A gray wolf in nature. Wildlife officials confirmed that a creature shot last month in Montana was in fact a gray wolf. Getty Images

In Montana, a rancher opened fire on a four-legged creature that was stalking his herd near Denton. He thought the beast was a wolf, but when wildlife authorities arrived on the scene, they weren't quite sure. The animal's short legs and big ears led experts to speculate that the creature could be a dog-wolf hybrid. On social media, conspiracy theorists suggested that it might something supernatural, like a dogman or a bigfoot. Now, the mystery is solved.

Officials from Montana Fish, Wildlife and Parks confirmed on Monday in a press release that the mysterious animal is a gray wolf from the northern Rocky Mountains.

"The conclusion was clear," the agency said. They explained that there might have been some confusion because of how the wolf looked in photos that were circulated online. One picture shows the wolf lifeless on the back of a pickup truck, with a fresh bullet hole in his the back of his shaggy brown coat. The angle of the image could have obscured the features of the animal. Some photos "seemed to show short legs and big ears."

The canine creature shot in Montana a month ago that captured the curiosity of the nation is actually a gray wolf

— Independent Record (@helenaironline) June 18, 2018

To reach their conclusion about the identity of the wolf, the U.S. Fish and Wildlife Service forensic laboratory in Oregon used a sample of the animal's DNA to compare it to thousands of other DNA samples from wolves, coyotes and dogs.
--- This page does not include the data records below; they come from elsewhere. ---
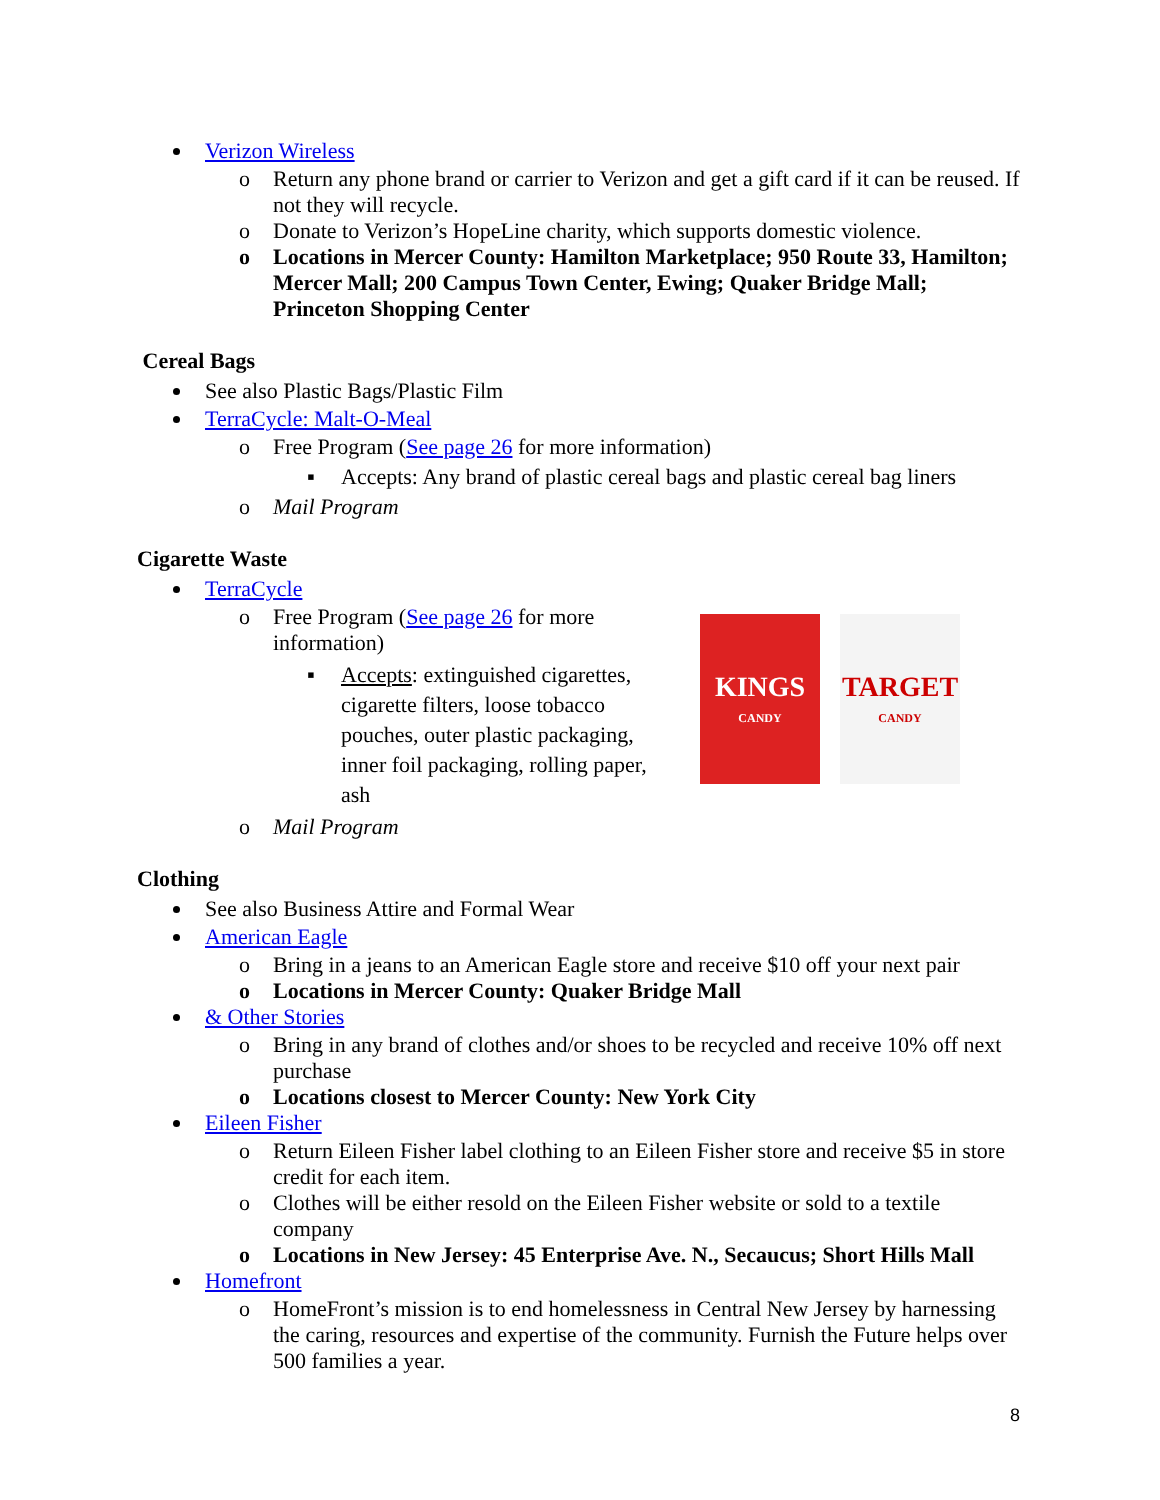Verizon Wireless
o Return any phone brand or carrier to Verizon and get a gift card if it can be reused. If not they will recycle.
o Donate to Verizon’s HopeLine charity, which supports domestic violence.
o Locations in Mercer County: Hamilton Marketplace; 950 Route 33, Hamilton; Mercer Mall; 200 Campus Town Center, Ewing; Quaker Bridge Mall; Princeton Shopping Center
Cereal Bags
See also Plastic Bags/Plastic Film
TerraCycle: Malt-O-Meal
o Free Program (See page 26 for more information)
▪ Accepts: Any brand of plastic cereal bags and plastic cereal bag liners
o Mail Program
Cigarette Waste
TerraCycle
KINGS
CANDY
TARGET
CANDY
o Free Program (See page 26 for more information)
▪ Accepts: extinguished cigarettes, cigarette filters, loose tobacco pouches, outer plastic packaging, inner foil packaging, rolling paper, ash
o Mail Program
Clothing
See also Business Attire and Formal Wear
American Eagle
o Bring in a jeans to an American Eagle store and receive $10 off your next pair
o Locations in Mercer County: Quaker Bridge Mall
& Other Stories
o Bring in any brand of clothes and/or shoes to be recycled and receive 10% off next purchase
o Locations closest to Mercer County: New York City
Eileen Fisher
o Return Eileen Fisher label clothing to an Eileen Fisher store and receive $5 in store credit for each item.
o Clothes will be either resold on the Eileen Fisher website or sold to a textile company
o Locations in New Jersey: 45 Enterprise Ave. N., Secaucus; Short Hills Mall
Homefront
o HomeFront’s mission is to end homelessness in Central New Jersey by harnessing the caring, resources and expertise of the community. Furnish the Future helps over 500 families a year.
8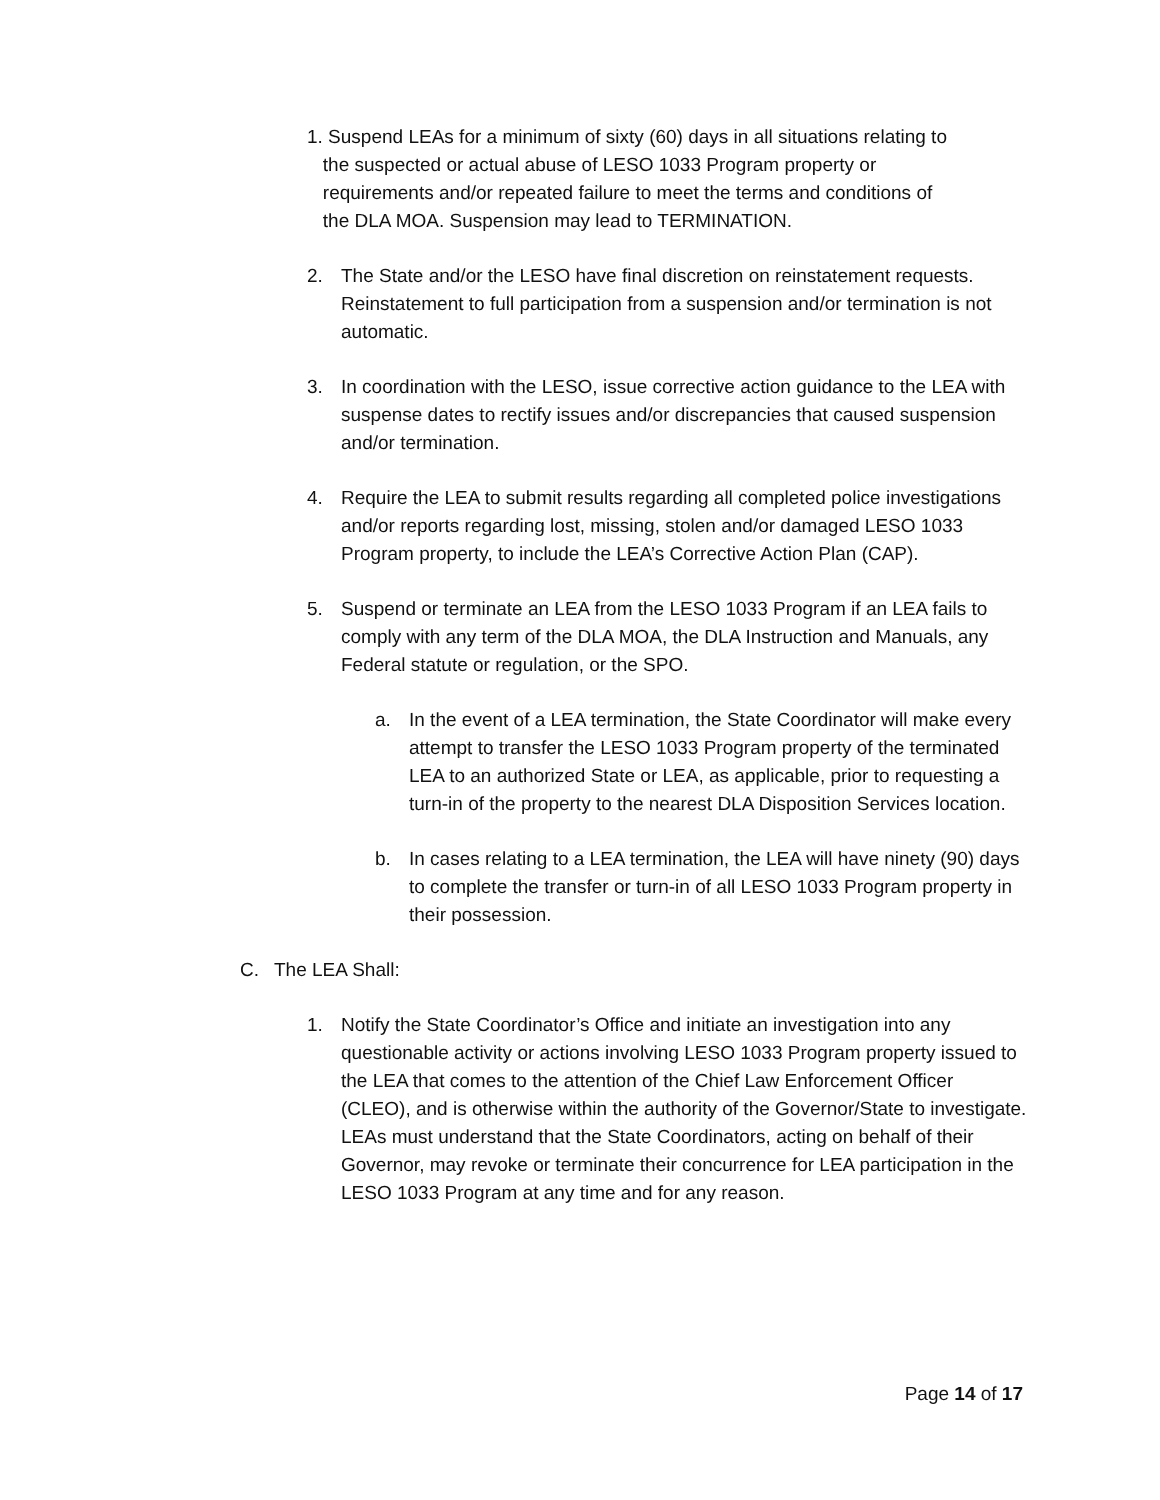1. Suspend LEAs for a minimum of sixty (60) days in all situations relating to
the suspected or actual abuse of LESO 1033 Program property or
requirements and/or repeated failure to meet the terms and conditions of
the DLA MOA. Suspension may lead to TERMINATION.
2. The State and/or the LESO have final discretion on reinstatement requests. Reinstatement to full participation from a suspension and/or termination is not automatic.
3. In coordination with the LESO, issue corrective action guidance to the LEA with suspense dates to rectify issues and/or discrepancies that caused suspension and/or termination.
4. Require the LEA to submit results regarding all completed police investigations and/or reports regarding lost, missing, stolen and/or damaged LESO 1033 Program property, to include the LEA’s Corrective Action Plan (CAP).
5. Suspend or terminate an LEA from the LESO 1033 Program if an LEA fails to comply with any term of the DLA MOA, the DLA Instruction and Manuals, any Federal statute or regulation, or the SPO.
a. In the event of a LEA termination, the State Coordinator will make every attempt to transfer the LESO 1033 Program property of the terminated LEA to an authorized State or LEA, as applicable, prior to requesting a turn-in of the property to the nearest DLA Disposition Services location.
b. In cases relating to a LEA termination, the LEA will have ninety (90) days to complete the transfer or turn-in of all LESO 1033 Program property in their possession.
C. The LEA Shall:
1. Notify the State Coordinator’s Office and initiate an investigation into any questionable activity or actions involving LESO 1033 Program property issued to the LEA that comes to the attention of the Chief Law Enforcement Officer (CLEO), and is otherwise within the authority of the Governor/State to investigate. LEAs must understand that the State Coordinators, acting on behalf of their Governor, may revoke or terminate their concurrence for LEA participation in the LESO 1033 Program at any time and for any reason.
Page 14 of 17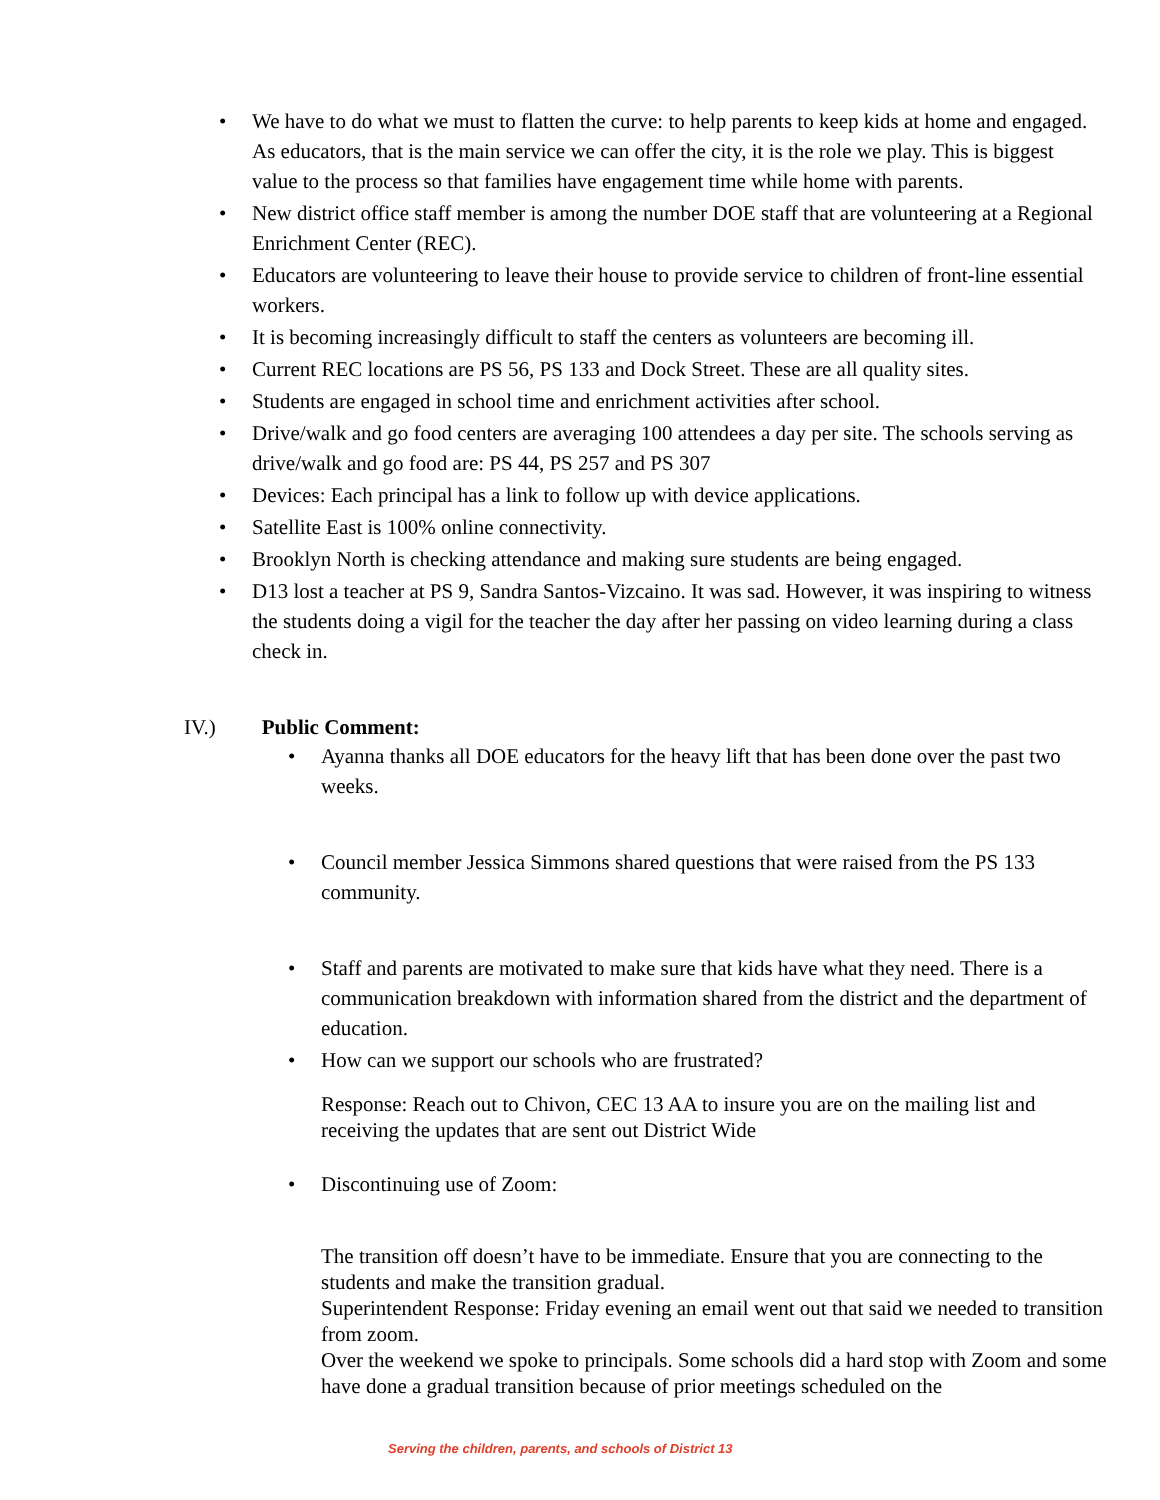• We have to do what we must to flatten the curve: to help parents to keep kids at home and engaged. As educators, that is the main service we can offer the city, it is the role we play. This is biggest value to the process so that families have engagement time while home with parents.
• New district office staff member is among the number DOE staff that are volunteering at a Regional Enrichment Center (REC).
• Educators are volunteering to leave their house to provide service to children of front-line essential workers.
• It is becoming increasingly difficult to staff the centers as volunteers are becoming ill.
• Current REC locations are PS 56, PS 133 and Dock Street. These are all quality sites.
• Students are engaged in school time and enrichment activities after school.
• Drive/walk and go food centers are averaging 100 attendees a day per site. The schools serving as drive/walk and go food are: PS 44, PS 257 and PS 307
• Devices: Each principal has a link to follow up with device applications.
• Satellite East is 100% online connectivity.
• Brooklyn North is checking attendance and making sure students are being engaged.
• D13 lost a teacher at PS 9, Sandra Santos-Vizcaino. It was sad. However, it was inspiring to witness the students doing a vigil for the teacher the day after her passing on video learning during a class check in.
IV.) Public Comment:
• Ayanna thanks all DOE educators for the heavy lift that has been done over the past two weeks.
• Council member Jessica Simmons shared questions that were raised from the PS 133 community.
• Staff and parents are motivated to make sure that kids have what they need. There is a communication breakdown with information shared from the district and the department of education.
• How can we support our schools who are frustrated?
Response: Reach out to Chivon, CEC 13 AA to insure you are on the mailing list and receiving the updates that are sent out District Wide
• Discontinuing use of Zoom:
The transition off doesn’t have to be immediate. Ensure that you are connecting to the students and make the transition gradual.
Superintendent Response: Friday evening an email went out that said we needed to transition from zoom.
Over the weekend we spoke to principals. Some schools did a hard stop with Zoom and some have done a gradual transition because of prior meetings scheduled on the
Serving the children, parents, and schools of District 13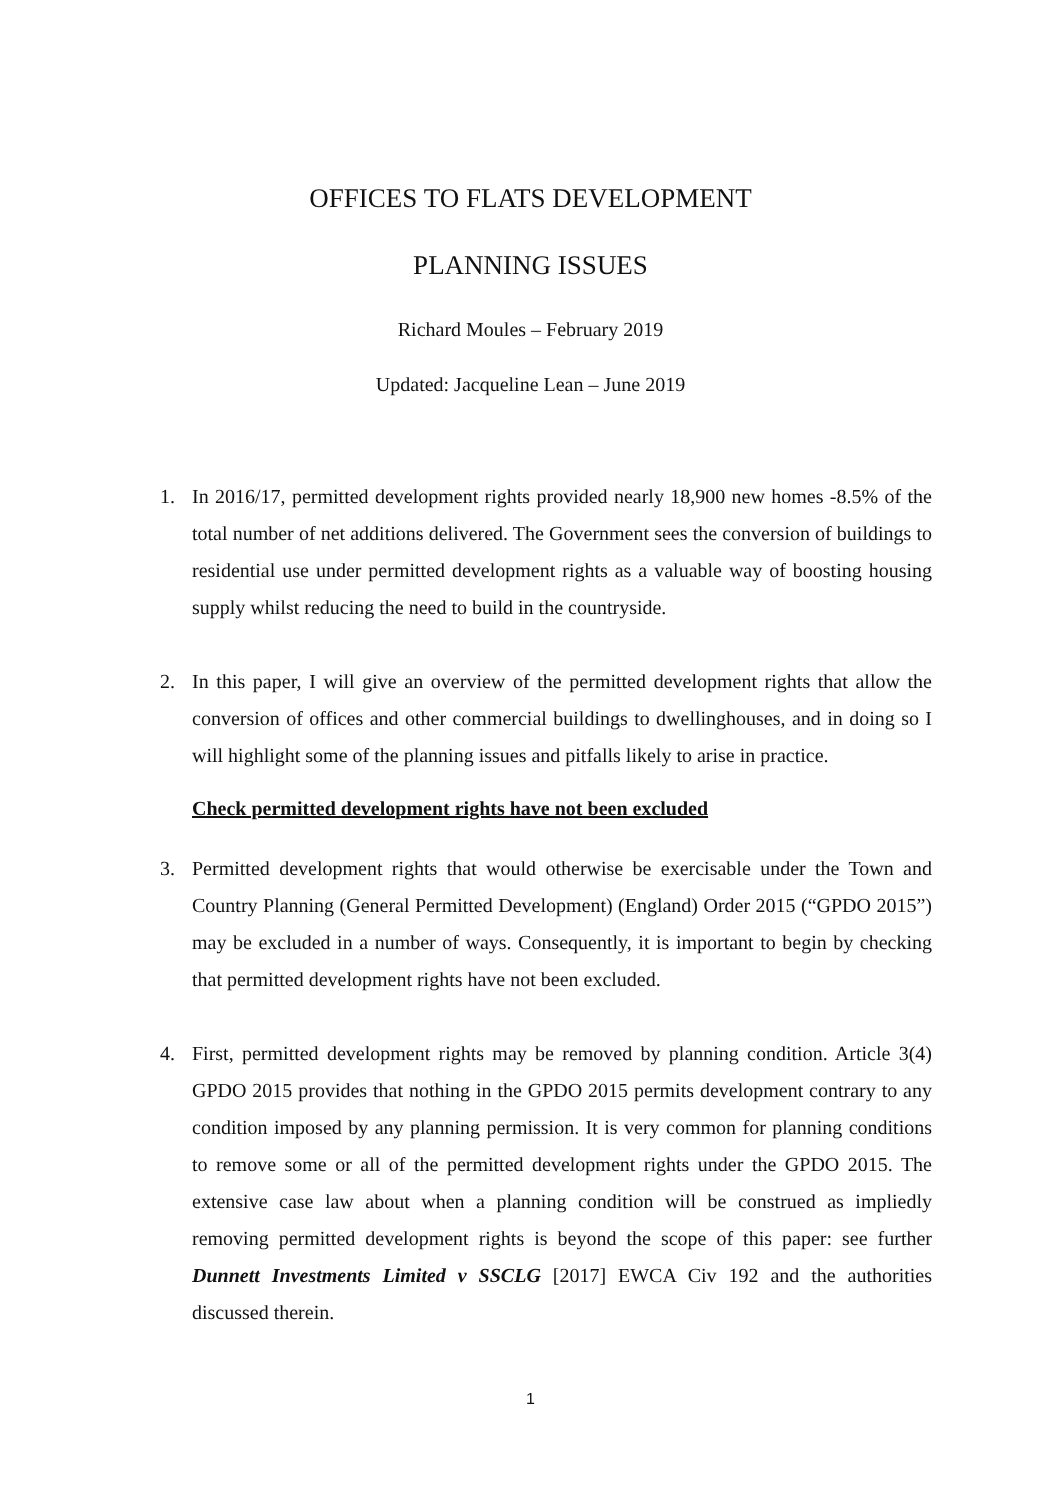OFFICES TO FLATS DEVELOPMENT
PLANNING ISSUES
Richard Moules – February 2019
Updated: Jacqueline Lean – June 2019
1. In 2016/17, permitted development rights provided nearly 18,900 new homes -8.5% of the total number of net additions delivered. The Government sees the conversion of buildings to residential use under permitted development rights as a valuable way of boosting housing supply whilst reducing the need to build in the countryside.
2. In this paper, I will give an overview of the permitted development rights that allow the conversion of offices and other commercial buildings to dwellinghouses, and in doing so I will highlight some of the planning issues and pitfalls likely to arise in practice.
Check permitted development rights have not been excluded
3. Permitted development rights that would otherwise be exercisable under the Town and Country Planning (General Permitted Development) (England) Order 2015 (“GPDO 2015”) may be excluded in a number of ways. Consequently, it is important to begin by checking that permitted development rights have not been excluded.
4. First, permitted development rights may be removed by planning condition. Article 3(4) GPDO 2015 provides that nothing in the GPDO 2015 permits development contrary to any condition imposed by any planning permission. It is very common for planning conditions to remove some or all of the permitted development rights under the GPDO 2015. The extensive case law about when a planning condition will be construed as impliedly removing permitted development rights is beyond the scope of this paper: see further Dunnett Investments Limited v SSCLG [2017] EWCA Civ 192 and the authorities discussed therein.
1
The wolf is thought to be between 2 and 3 years old. It's body measured 45 inches from the tip of the nose to the rump and it weighed in at about 84.5 pounds.

When news of the mysterious animal broke, wolf management specialist for Montana Fish, Wildlife and Parks Ty Smucker told the Great Falls Tribune, that the animal might be the result of interbreeding between a dog and a wolf.

"We've had a few instances of wolf-dog hybrids out there. One was out somewhere in eastern central Montana killing sheep like crazy," he said. "Finally, we caught it and it turned out to be a hybrid."

Although it can happen, interbreeding between these two animals is relatively rare because of the territorial natural of wolves, according to the animal protection organization the International Wolf Center in Minnesota.

A more likely explanation is that there is a great deal of variability in the wolf species, Mary Curtis, geneticist for the U.S. Fish and Wildlife Service, said in a statement.